À Dijon, la transition écologique n’est pas une idée lointaine ou abstraite : c’est un engagement de terrain, quotidien, visible et partagé. Depuis plus de 20 ans, la métropole agit à tous les niveaux pour construire une ville plus durable, plus sobre en carbone et surtout plus solidaire.
Dijon métropole entend contribuer à la sortie des énergies fossiles en privilégiant les énergies renouvelables et locales.
Comme en témoignent son réseau de chaleur urbain, un premier parc de 44 000 panneaux photovoltaïques déployés avec EDF sur les 17 ha d’une ancienne décharge de produits inertes au nord de Dijon ou encore une usine de production de biométhane valorisant des boues d’épuration, la métropole veut s’engager à atteindre la neutralité carbone sans attendre 2050.

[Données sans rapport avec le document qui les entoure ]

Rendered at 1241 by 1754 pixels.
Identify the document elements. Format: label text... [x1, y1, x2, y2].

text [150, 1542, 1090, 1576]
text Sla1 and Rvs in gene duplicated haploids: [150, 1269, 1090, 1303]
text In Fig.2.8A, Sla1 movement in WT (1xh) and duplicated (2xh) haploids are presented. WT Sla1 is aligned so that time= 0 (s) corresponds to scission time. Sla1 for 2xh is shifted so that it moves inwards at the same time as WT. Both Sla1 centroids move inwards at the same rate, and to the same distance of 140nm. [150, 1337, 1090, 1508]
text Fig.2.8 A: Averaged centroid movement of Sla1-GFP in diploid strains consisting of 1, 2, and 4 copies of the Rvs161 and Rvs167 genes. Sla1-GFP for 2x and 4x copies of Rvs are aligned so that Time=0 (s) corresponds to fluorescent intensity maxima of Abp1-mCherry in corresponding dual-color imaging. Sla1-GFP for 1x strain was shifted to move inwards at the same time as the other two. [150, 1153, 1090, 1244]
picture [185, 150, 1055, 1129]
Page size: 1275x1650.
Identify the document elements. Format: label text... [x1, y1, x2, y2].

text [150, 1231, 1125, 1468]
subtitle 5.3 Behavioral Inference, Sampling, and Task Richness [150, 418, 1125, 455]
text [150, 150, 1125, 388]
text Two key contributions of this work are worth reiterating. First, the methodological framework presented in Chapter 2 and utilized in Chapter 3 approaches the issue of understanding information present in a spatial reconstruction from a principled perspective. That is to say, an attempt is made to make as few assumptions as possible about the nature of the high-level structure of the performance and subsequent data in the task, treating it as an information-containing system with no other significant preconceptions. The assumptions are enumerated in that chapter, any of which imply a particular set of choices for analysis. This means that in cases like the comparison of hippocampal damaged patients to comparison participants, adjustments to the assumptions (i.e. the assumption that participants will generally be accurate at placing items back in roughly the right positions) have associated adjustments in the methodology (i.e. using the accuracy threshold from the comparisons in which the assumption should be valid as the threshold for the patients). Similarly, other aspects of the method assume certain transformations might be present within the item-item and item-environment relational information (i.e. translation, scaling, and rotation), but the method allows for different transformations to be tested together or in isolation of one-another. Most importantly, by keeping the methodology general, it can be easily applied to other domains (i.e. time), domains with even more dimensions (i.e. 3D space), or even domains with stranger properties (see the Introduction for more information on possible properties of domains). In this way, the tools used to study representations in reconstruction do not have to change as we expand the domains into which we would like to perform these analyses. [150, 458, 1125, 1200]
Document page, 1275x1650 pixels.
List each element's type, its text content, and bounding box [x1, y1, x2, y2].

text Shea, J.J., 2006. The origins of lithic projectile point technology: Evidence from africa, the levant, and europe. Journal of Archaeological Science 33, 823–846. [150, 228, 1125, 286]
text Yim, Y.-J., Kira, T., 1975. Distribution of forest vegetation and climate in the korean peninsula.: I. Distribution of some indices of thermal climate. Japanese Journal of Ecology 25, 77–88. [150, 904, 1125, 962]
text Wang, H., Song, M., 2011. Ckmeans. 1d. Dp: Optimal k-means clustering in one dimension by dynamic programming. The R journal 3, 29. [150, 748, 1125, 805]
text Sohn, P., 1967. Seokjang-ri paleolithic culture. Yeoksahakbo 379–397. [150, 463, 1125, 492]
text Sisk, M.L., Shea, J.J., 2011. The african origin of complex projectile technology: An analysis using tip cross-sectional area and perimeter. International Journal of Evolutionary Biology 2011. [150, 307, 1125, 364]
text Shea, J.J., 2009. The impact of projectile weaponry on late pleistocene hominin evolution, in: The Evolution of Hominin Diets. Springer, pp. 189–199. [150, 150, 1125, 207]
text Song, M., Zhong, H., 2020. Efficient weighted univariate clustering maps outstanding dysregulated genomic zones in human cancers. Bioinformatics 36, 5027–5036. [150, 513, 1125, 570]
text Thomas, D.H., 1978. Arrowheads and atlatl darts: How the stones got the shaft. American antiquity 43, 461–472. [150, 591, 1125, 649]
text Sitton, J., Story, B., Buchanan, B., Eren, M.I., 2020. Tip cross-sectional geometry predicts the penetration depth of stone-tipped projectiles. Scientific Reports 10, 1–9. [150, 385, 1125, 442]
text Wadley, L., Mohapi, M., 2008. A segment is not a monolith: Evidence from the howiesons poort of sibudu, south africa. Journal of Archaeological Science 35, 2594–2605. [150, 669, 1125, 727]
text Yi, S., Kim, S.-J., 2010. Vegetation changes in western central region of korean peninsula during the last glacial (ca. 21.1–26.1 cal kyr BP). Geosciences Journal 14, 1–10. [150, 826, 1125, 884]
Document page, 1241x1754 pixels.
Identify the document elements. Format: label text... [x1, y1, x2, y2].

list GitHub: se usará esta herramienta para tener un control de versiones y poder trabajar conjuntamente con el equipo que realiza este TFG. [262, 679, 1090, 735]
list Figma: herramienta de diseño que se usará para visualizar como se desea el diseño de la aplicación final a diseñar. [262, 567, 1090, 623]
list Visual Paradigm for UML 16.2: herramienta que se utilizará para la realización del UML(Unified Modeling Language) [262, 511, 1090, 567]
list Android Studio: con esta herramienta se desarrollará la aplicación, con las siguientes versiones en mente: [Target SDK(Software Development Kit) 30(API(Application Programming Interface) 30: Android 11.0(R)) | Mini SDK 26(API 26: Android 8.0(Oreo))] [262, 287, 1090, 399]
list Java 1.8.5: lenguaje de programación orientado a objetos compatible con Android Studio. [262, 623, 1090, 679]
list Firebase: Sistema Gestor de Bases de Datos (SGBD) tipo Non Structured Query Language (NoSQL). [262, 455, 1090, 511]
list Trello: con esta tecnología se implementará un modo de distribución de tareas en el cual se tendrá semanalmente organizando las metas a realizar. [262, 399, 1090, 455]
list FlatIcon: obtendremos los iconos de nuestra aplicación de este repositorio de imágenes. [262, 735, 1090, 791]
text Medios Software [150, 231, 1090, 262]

La mise en œuvre du projet RESPONSE d’autoconsommation collective dans le quartier de la Fontaine d’Ouche et de sa réplicabilité à d’autres territoires européens participe également de cette ambition.
Un des leviers essentiels réside dans l’adoption en juin 2025 d’un Plan Climat-Air-Energie Territorial (PCAET) singulier. Souhaitant s’engager au-delà du cadre réglementaire, la métropole y a ajouté deux dimensions essentielles en cohérence avec des politiques qu’elle déploie au quotidien :
- La préservation de la biodiversité, prise en compte dans les documents de planification et les projets d’aménagement et qui contribue au stockage de carbone par le développement de solutions basées sur la nature.
- L’alimentation durable , orientation cohérente avec le poids que représente le circuit « du sol à la fourchette » en termes d’émission de gaz à effet de serre (25%) mais aussi pour son potentiel de séquestration du carbone.